Step 2. Prepare the dataset for machine learning.

For machine learning, we need separate datasets for training, validation, and testing, which are split from the base dataset. We may also need roulette simulations to use a ground truth for validation. We generate these datasets with the droulette package.

python -m droulette.split problem.toml

The sample file is problem.toml. We can have a look at it:

import json, tomllib as tl
with open( "problem.toml", 'rb') as f:
            toml = tl.load(f)
print( json.dumps( toml, indent=4 ) )
{
    "problem": {
        "filename": "roulette.csv",
        "dataset": "dataset.toml",
        "variables": [
            "sigma",
            "sigma2",
            "theta",
            "xiX",
            "xiY"
        ],
        "nterms": 4
    },
    "dataset": {
        "roulette": "resimulation",
        "training": {
            "filename": "training.csv",
            "size": 12000
        },
        "validation": {
            "filename": "validation.csv",
            "size": 4000
        },
        "testing": {
            "filename": "testing.csv",
            "size": 4000
        }
    }
}

Observe that file and directory names are specified in the config file.

Step 3. Train models. Finally we can train the models.

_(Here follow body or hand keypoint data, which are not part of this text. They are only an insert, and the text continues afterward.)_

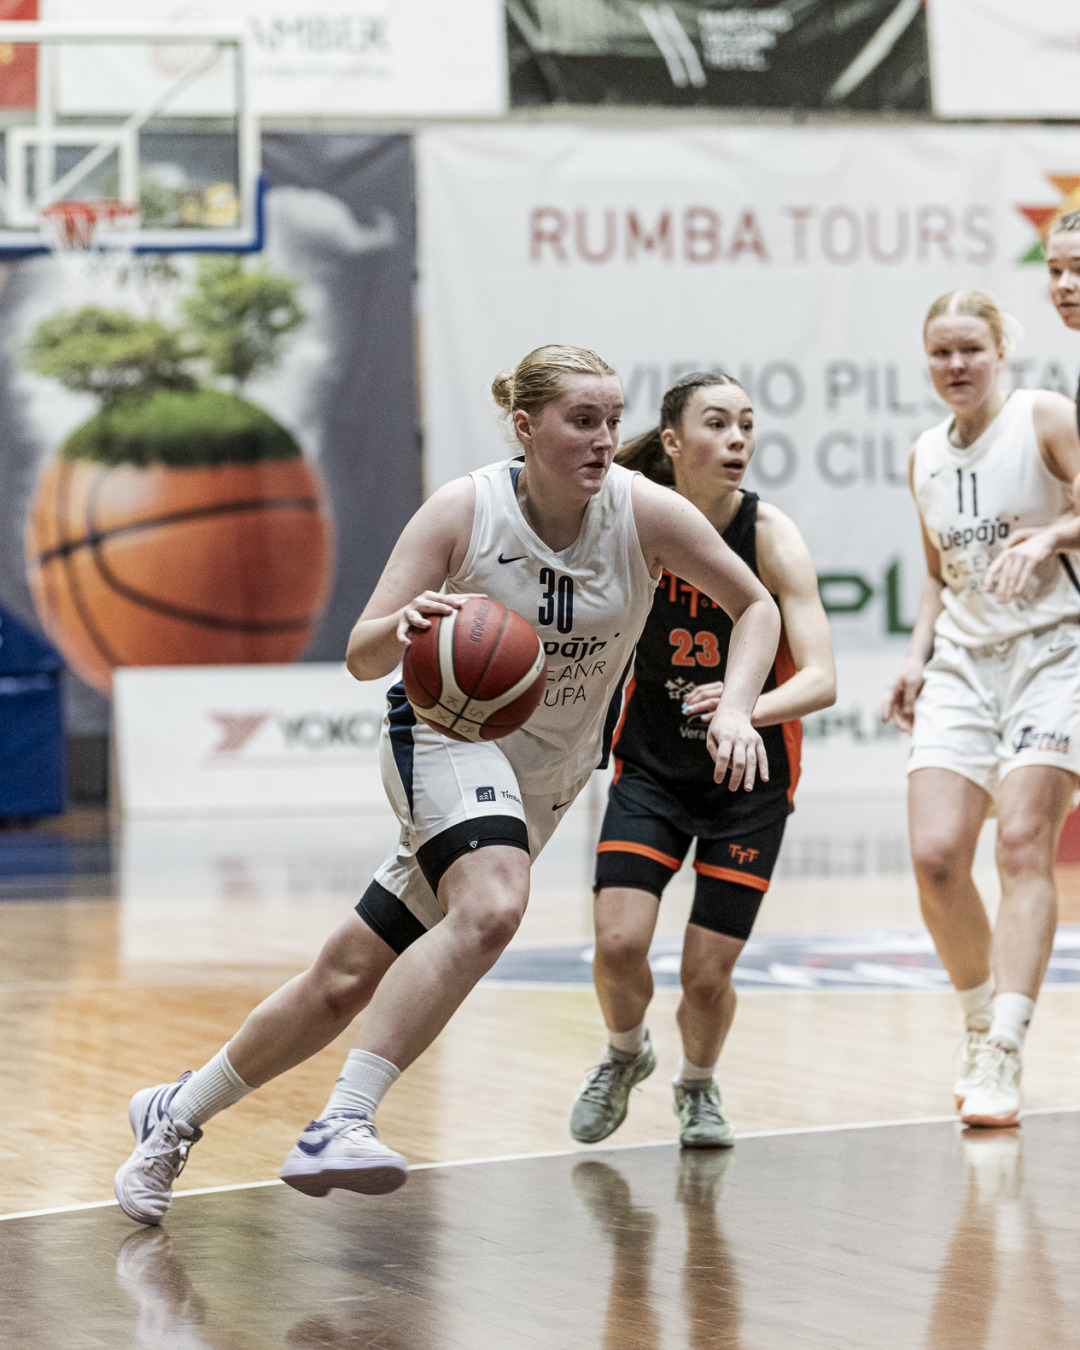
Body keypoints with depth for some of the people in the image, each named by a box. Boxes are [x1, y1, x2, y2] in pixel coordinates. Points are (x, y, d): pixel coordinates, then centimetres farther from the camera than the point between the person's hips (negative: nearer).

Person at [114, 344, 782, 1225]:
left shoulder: (644, 512, -13)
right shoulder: (463, 512, -16)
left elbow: (755, 605, 0)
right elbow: (362, 658, -16)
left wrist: (736, 708, -17)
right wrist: (407, 623, -38)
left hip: (546, 775, 4)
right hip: (449, 733, -4)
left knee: (351, 979, 6)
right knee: (490, 909, -35)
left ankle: (178, 1113, 24)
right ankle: (341, 1126, -36)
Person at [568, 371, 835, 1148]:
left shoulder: (771, 537, -20)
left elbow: (822, 679, -28)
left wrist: (752, 706, -47)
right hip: (652, 764, 1)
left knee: (707, 974, -3)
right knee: (619, 944, -15)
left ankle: (699, 1086, 33)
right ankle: (626, 1056, 20)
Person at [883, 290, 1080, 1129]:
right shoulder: (927, 457, 14)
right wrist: (918, 656, 11)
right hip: (963, 662, 5)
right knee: (935, 855, -9)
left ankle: (1004, 1058, -19)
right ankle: (982, 1022, 13)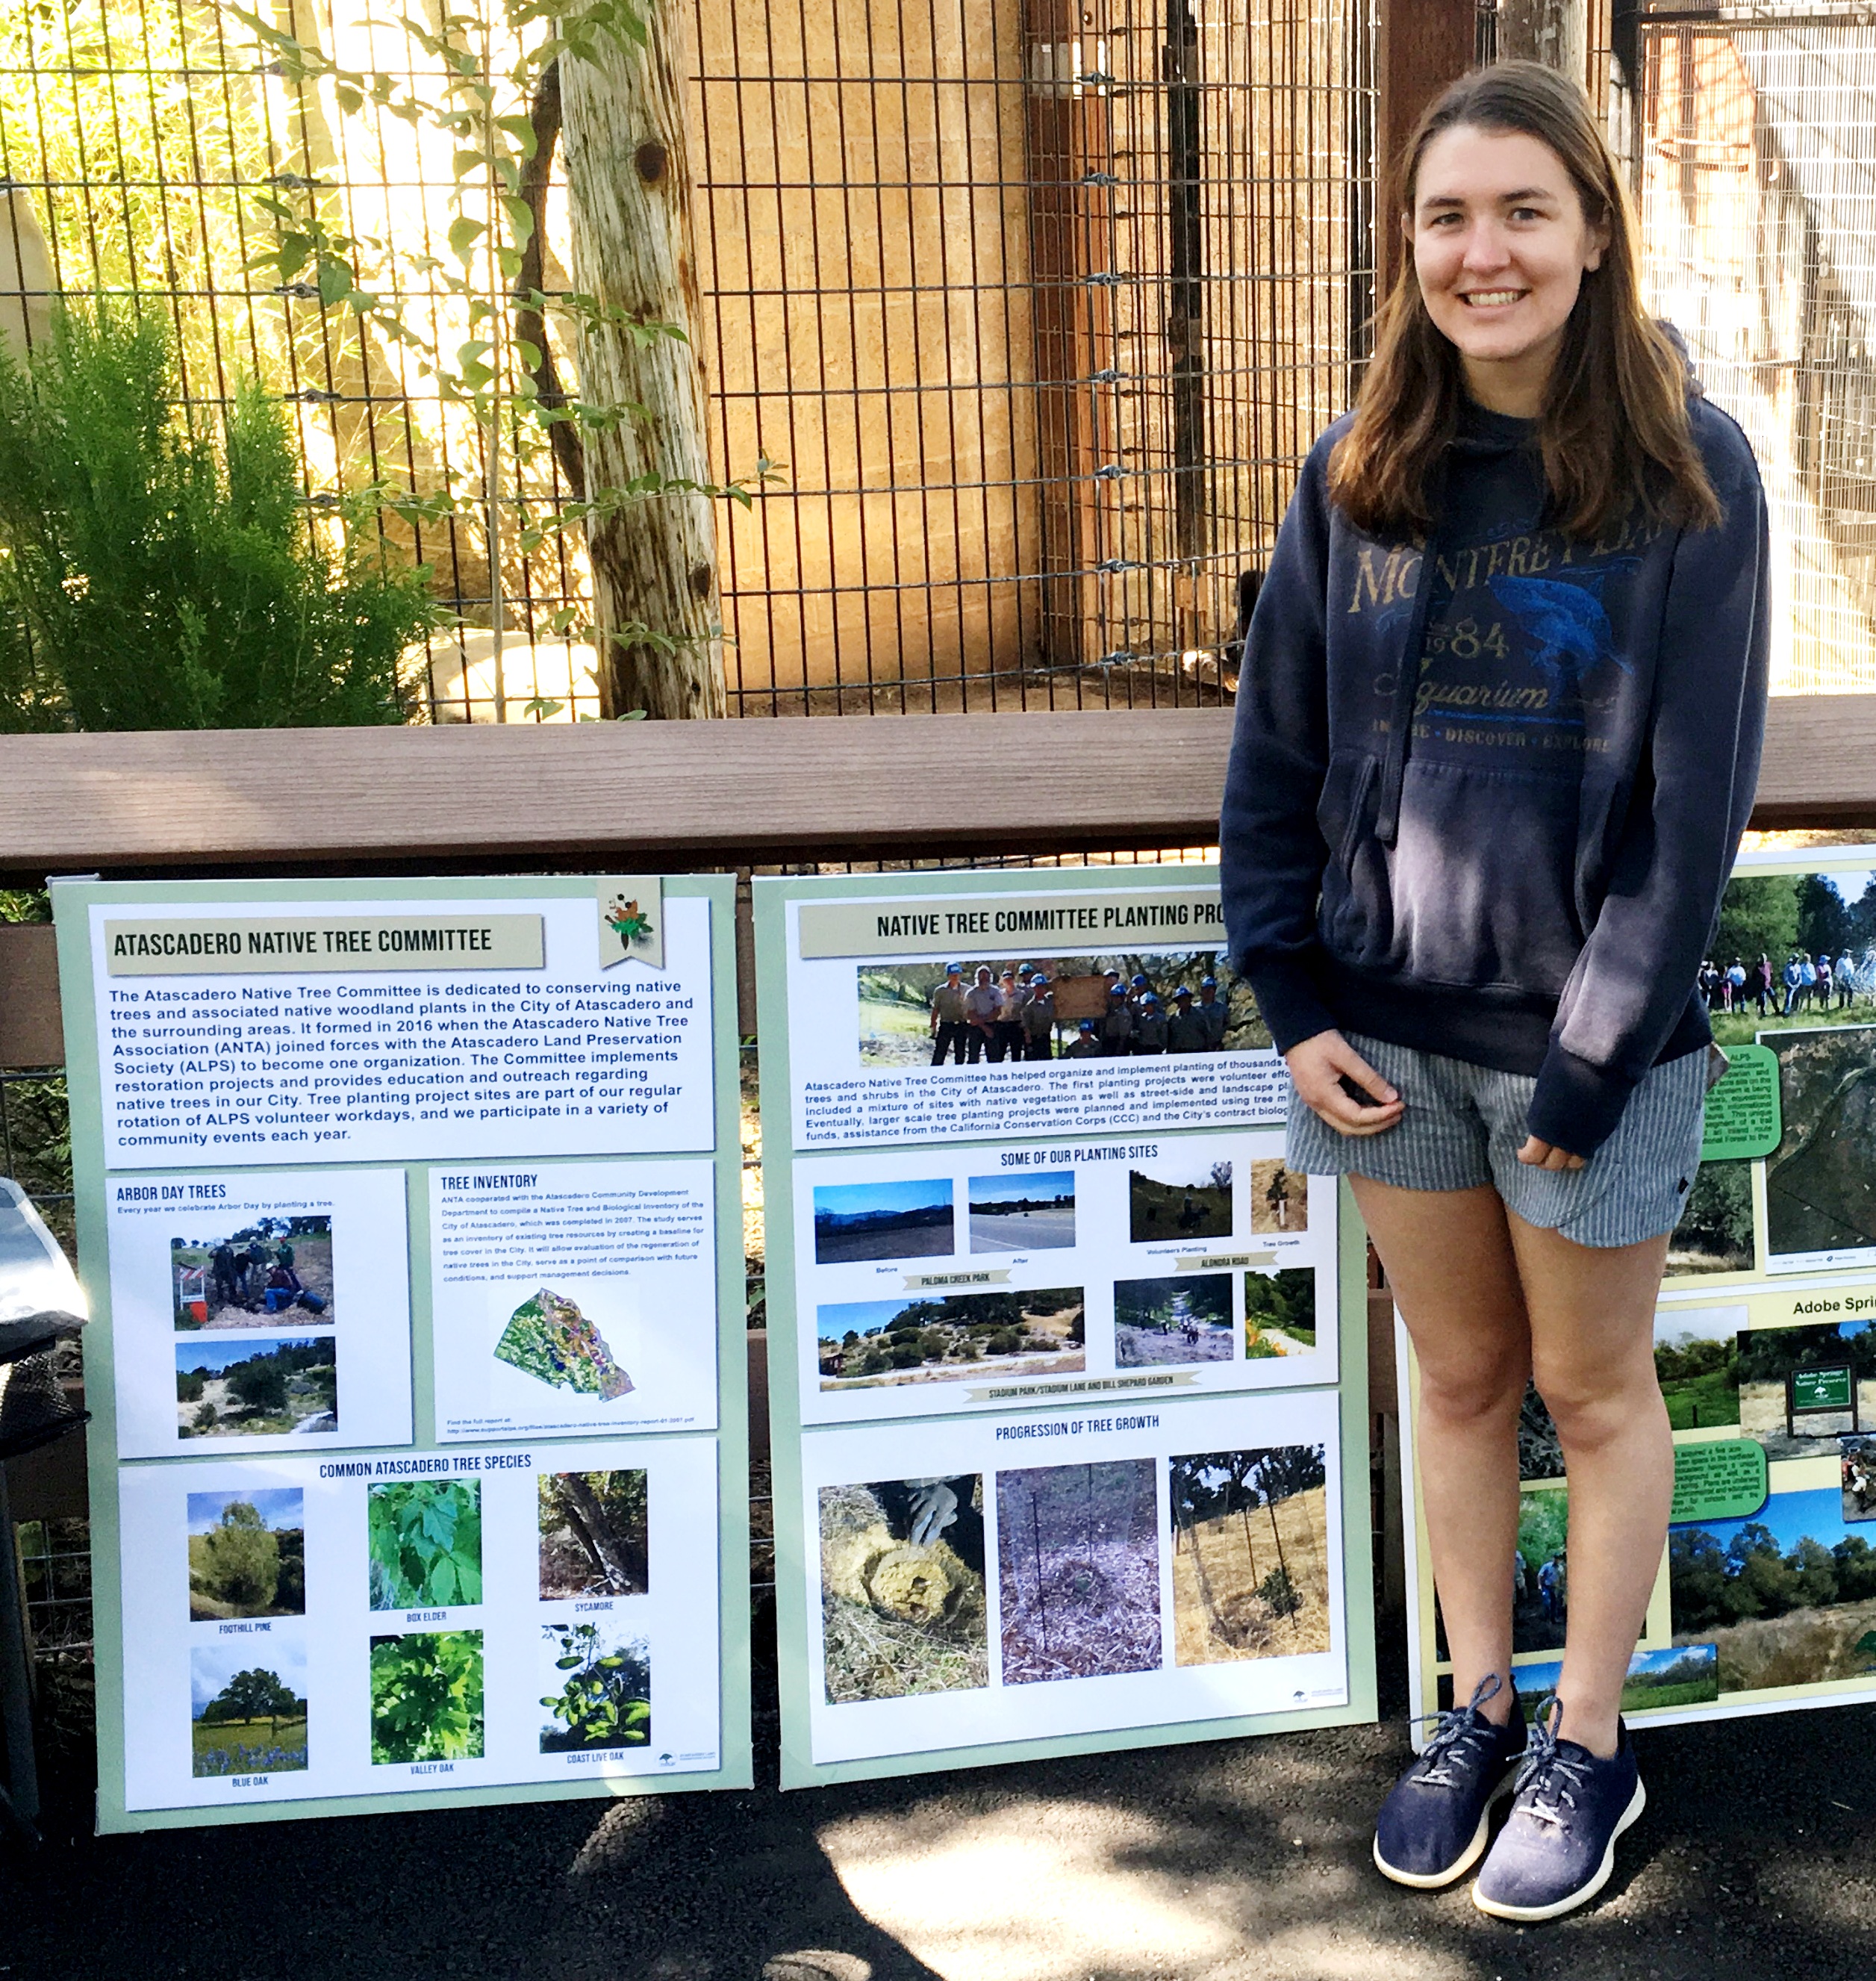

The default format trains the model in a subdirectory, to allow multiple models of the same data. Here we assume a subdirectory experiment001, containing a configuration file ml.toml. The file may look like this:

import tomllib as tl
with open( "experiment001/ml.toml", 'rb') as f:
            ml = tl.load(f)
print( json.dumps( ml, indent=4 ) )
{
    "settings": {
        "device": "cuda",
        "problem": "problem.toml",
        "model": "regnet_y_32gf"
    },
    "hyperparameters": {
        "learning-rate": 0.001,
        "batch-size": 32,
        "weight-decay": 0.0001
    },
    "training": {
        "num-epochs": 50,
        "patience": 10
    },
    "dataset": {
        "directory": "images",
        "training": {
            "filename": "training.csv"
        },
        "testing": {
            "filename": "testing.csv"
        },
        "validation": {
            "filename": "validation.csv"
        }
    },
    "output": {
        "directory": "experiment001"
    }
}

To train the model, we run the command:

python -m droulette.model --config experiment001/ml.toml

All the results will be placed in this subdirectory. Evaluation of these results is discussed further in Evaluation on the test set.